→ **Teks Bacaan**:
"""

Harry menuturkan bahwa yang terlintas dalam benaknya saat mendaftar hanyalah ia harus mampu mendapat pengalaman assessment yang merupakan syarat bagi PNS untuk menduduki jabatan strategis dalam pemerintahan.
“Jika ditanyakan apakah berharap atau optimis akan lulus, tentu saja tidak karena saya sudah terjebak dengan mindset orang kampung tidak mungkin lebih pandai atau bisa dari orang kota”, tuturnya
Akhirnya setelah melalui proses seleksi yang cukup berbelit mulai dari tahap seleksi administrasi, assessment, tes wawasan kebangsaan, dan wawancara, Harry dinyatakan lolos. Ia menjadi salah satu dari 30 orang anggota BPIP terpilih dari ratusan pendaftar di seluruh Indonesia.
November 2019, hari bahagia itu pun tiba. Bertempat di Gedung Krida Bhakti Sekretariat Negara, Harry dilantik sebagai Kasubbag Penganggaran BPIP. Di lembaga BPIP, Harry melaksanakan tugas dan fungsi dalam penyusunan program kerja dan penganggaran BPIP. Beberapa keluaran hasil kerjanya berupa Renstra, Renja, RKA-K/L dan DIPA. Selain itu, Harry juga mendapat beberapa tugas tambahan di antaranya mengatur kesiapan pelaksanaan upacara peringatan hari lahir Pancasila yang digelar di Kota Ende, Flores, Nusa Tenggara Timur, Juni lalu.

"""

→ **Materi yang Diberikan**:

"""

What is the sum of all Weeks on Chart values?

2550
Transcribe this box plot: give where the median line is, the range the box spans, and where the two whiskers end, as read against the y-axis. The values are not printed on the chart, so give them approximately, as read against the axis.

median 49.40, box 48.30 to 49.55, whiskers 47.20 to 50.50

"""

→ **Soal Latihan**:
a) Jawablah pertanyaan berikut berdasarkan teks bacaan.
(i) Berapa orang anggota BPIP yang terpilih dari ratusan pendaftar?
(ii) Di gedung mana Harry dilantik?
(iii) Di kota mana upacara peringatan hari lahir Pancasila digelar?
b) Tentukan apakah setiap pernyataan sesuai dengan teks bacaan, lalu kutip kata-kata teks yang menjadi dasarnya.
(i) Harry optimis akan lulus saat mendaftar.
(ii) Harry dilantik sebagai Kasubbag Penganggaran BPIP.
(iii) Harry dilantik pada bulan Juni 2019.

→ **Kunci Jawaban**:
a)
(i) 30 orang
(ii) Gedung Krida Bhakti Sekretariat Negara
(iii) Kota Ende, Flores, Nusa Tenggara Timur

b)
(i) Tidak, "tentu saja tidak"
(ii) Ya, "Harry dilantik sebagai Kasubbag Penganggaran BPIP"
(iii) Tidak, "November 2019, hari bahagia itu pun tiba"